Alerting: Update scheduler to provide full specification to rule update channel (#101375)

update scheduler's aler rule to accept regular Evaluation in update channel This makes it accept the full rule definition, which is required in reset state.
3 months ago · 32fde6dba4
parent b5faf5d9a1
commit 32fde6dba4
6 changed files with 32 additions and 44 deletions
--- a/pkg/services/ngalert/schedule/alert_rule.go
+++ b/pkg/services/ngalert/schedule/alert_rule.go
@ -37,7 +37,7 @@ type Rule interface {
 	// It has no effect if the rule has not yet been Run, or if the rule is Stopped.
 	Eval(eval *Evaluation) (bool, *Evaluation)
 	// Update sends a singal to change the definition of the rule.
-	Update(lastVersion RuleVersionAndPauseStatus) bool
+	Update(eval *Evaluation) bool
 	// Type gives the type of the rule.
 	Type() ngmodels.RuleType
 	// Status indicates the status of the evaluating rule.
@ -59,7 +59,6 @@ func newRuleFactory(
 	sender AlertsSender,
 	stateManager *state.Manager,
 	evalFactory eval.EvaluatorFactory,
-	ruleProvider ruleProvider,
 	clock clock.Clock,
 	rrCfg setting.RecordingRuleSettings,
 	met *metrics.Scheduler,
@ -95,7 +94,6 @@ func newRuleFactory(
 			sender,
 			stateManager,
 			evalFactory,
-			ruleProvider,
 			clock,
 			met,
 			logger,
@ -109,15 +107,11 @@ func newRuleFactory(
 type evalAppliedFunc = func(ngmodels.AlertRuleKey, time.Time)
 type stopAppliedFunc = func(ngmodels.AlertRuleKey)

-type ruleProvider interface {
-	get(ngmodels.AlertRuleKey) *ngmodels.AlertRule
-}
-
 type alertRule struct {
 	key ngmodels.AlertRuleKeyWithGroup

 	evalCh   chan *Evaluation
-	updateCh chan RuleVersionAndPauseStatus
+	updateCh chan *Evaluation
 	ctx      context.Context
 	stopFn   util.CancelCauseFunc

@ -129,7 +123,6 @@ type alertRule struct {
 	sender       AlertsSender
 	stateManager *state.Manager
 	evalFactory  eval.EvaluatorFactory
-	ruleProvider ruleProvider

 	// Event hooks that are only used in tests.
 	evalAppliedHook evalAppliedFunc
@ -149,7 +142,6 @@ func newAlertRule(
 	sender AlertsSender,
 	stateManager *state.Manager,
 	evalFactory eval.EvaluatorFactory,
-	ruleProvider ruleProvider,
 	clock clock.Clock,
 	met *metrics.Scheduler,
 	logger log.Logger,
@ -161,7 +153,7 @@ func newAlertRule(
 	return &alertRule{
 		key:                  key,
 		evalCh:               make(chan *Evaluation),
-		updateCh:             make(chan RuleVersionAndPauseStatus),
+		updateCh:             make(chan *Evaluation),
 		ctx:                  ctx,
 		stopFn:               stop,
 		appURL:               appURL,
@ -171,7 +163,6 @@ func newAlertRule(
 		sender:               sender,
 		stateManager:         stateManager,
 		evalFactory:          evalFactory,
-		ruleProvider:         ruleProvider,
 		evalAppliedHook:      evalAppliedHook,
 		stopAppliedHook:      stopAppliedHook,
 		metrics:              met,
@ -220,7 +211,7 @@ func (a *alertRule) Eval(eval *Evaluation) (bool, *Evaluation) {
 }

 // update sends an instruction to the rule evaluation routine to update the scheduled rule to the specified version.
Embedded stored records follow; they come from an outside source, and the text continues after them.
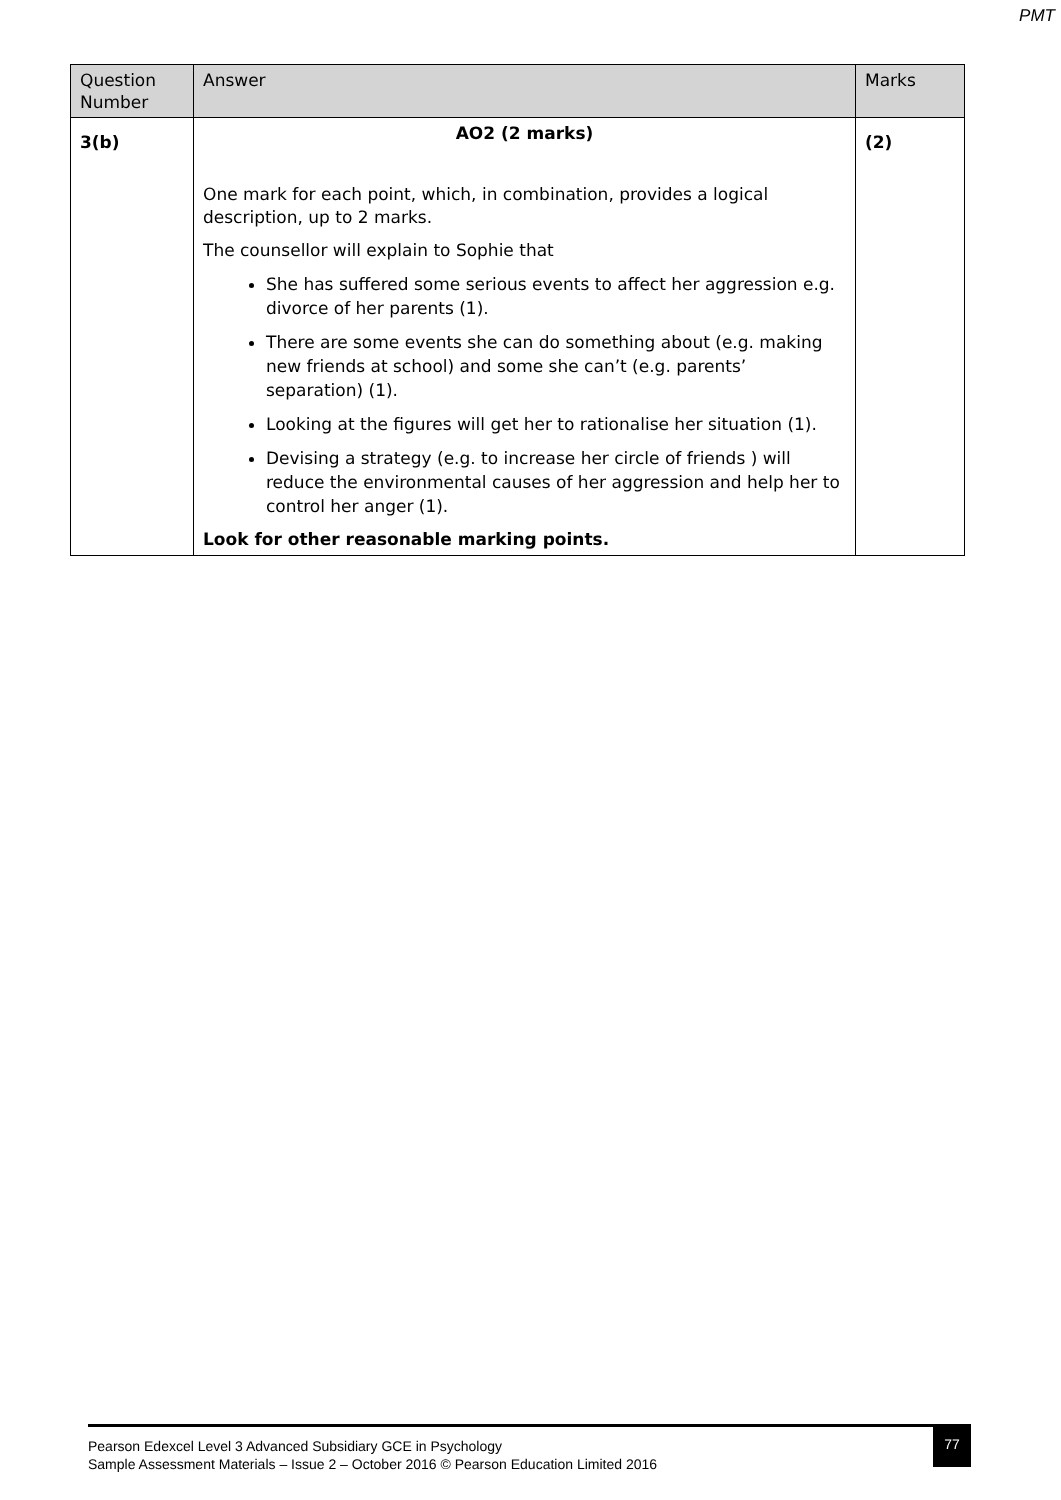PMT
| Question Number | Answer | Marks |
| --- | --- | --- |
| 3(b) | AO2 (2 marks) One mark for each point, which, in combination, provides a logical description, up to 2 marks. The counsellor will explain to Sophie that She has suffered some serious events to affect her aggression e.g. divorce of her parents (1). There are some events she can do something about (e.g. making new friends at school) and some she can’t (e.g. parents’ separation) (1). Looking at the figures will get her to rationalise her situation (1). Devising a strategy (e.g. to increase her circle of friends ) will reduce the environmental causes of her aggression and help her to control her anger (1). Look for other reasonable marking points. | (2) |
Pearson Edexcel Level 3 Advanced Subsidiary GCE in Psychology
Sample Assessment Materials – Issue 2 – October 2016 © Pearson Education Limited 2016
77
The specified version must be later than the current version, otherwise no update will happen.
-func (a *alertRule) Update(lastVersion RuleVersionAndPauseStatus) bool {
+func (a *alertRule) Update(eval *Evaluation) bool {
 	// check if the channel is not empty.
 	select {
 	case <-a.updateCh:
@ -230,7 +221,7 @@ func (a *alertRule) Update(lastVersion RuleVersionAndPauseStatus) bool {
 	}

 	select {
-	case a.updateCh <- lastVersion:
+	case a.updateCh <- eval:
 		return true
 	case <-a.ctx.Done():
 		return false
@ -254,15 +245,16 @@ func (a *alertRule) Run() error {
 		select {
 		// used by external services (API) to notify that rule is updated.
 		case ctx := <-a.updateCh:
-			if currentFingerprint == ctx.Fingerprint {
+			fp := ctx.Fingerprint()
+			if currentFingerprint == fp {
 				a.logger.Info("Rule's fingerprint has not changed. Skip resetting the state", "currentFingerprint", currentFingerprint)
 				continue
 			}

-			a.logger.Info("Clearing the state of the rule because it was updated", "isPaused", ctx.IsPaused, "fingerprint", ctx.Fingerprint)
+			a.logger.Info("Clearing the state of the rule because it was updated", "isPaused", ctx.rule.IsPaused, "fingerprint", fp)
 			// clear the state. So the next evaluation will start from the scratch.
-			a.resetState(grafanaCtx, ctx.IsPaused)
-			currentFingerprint = ctx.Fingerprint
+			a.resetState(grafanaCtx, ctx.rule, ctx.rule.IsPaused)
+			currentFingerprint = fp
 		// evalCh - used by the scheduler to signal that evaluation is needed.
 		case ctx, ok := <-a.evalCh:
 			if !ok {
@ -298,7 +290,7 @@ func (a *alertRule) Run() error {
 					// lingers in DB and won't be cleaned up until next alert rule update.
 					needReset = needReset || (currentFingerprint == 0 && isPaused)
 					if needReset {
-						a.resetState(grafanaCtx, isPaused)
+						a.resetState(grafanaCtx, ctx.rule, isPaused)
 					}
 					currentFingerprint = f
 					if isPaused {
@ -494,8 +486,7 @@ func (a *alertRule) expireAndSend(ctx context.Context, states []state.StateTrans
 	}
 }

-func (a *alertRule) resetState(ctx context.Context, isPaused bool) {
-	rule := a.ruleProvider.get(a.key.AlertRuleKey)
+func (a *alertRule) resetState(ctx context.Context, rule *ngmodels.AlertRule, isPaused bool) {
 	reason := ngmodels.StateReasonUpdated
 	if isPaused {
 		reason = ngmodels.StateReasonPaused
--- a/pkg/services/ngalert/schedule/alert_rule_test.go
+++ b/pkg/services/ngalert/schedule/alert_rule_test.go
@ -43,7 +43,7 @@ func TestAlertRule(t *testing.T) {
 			r := blankRuleForTests(context.Background(), models.GenerateRuleKeyWithGroup(1))
 			resultCh := make(chan bool)
 			go func() {
-				resultCh <- r.Update(RuleVersionAndPauseStatus{fingerprint(rand.Uint64()), false})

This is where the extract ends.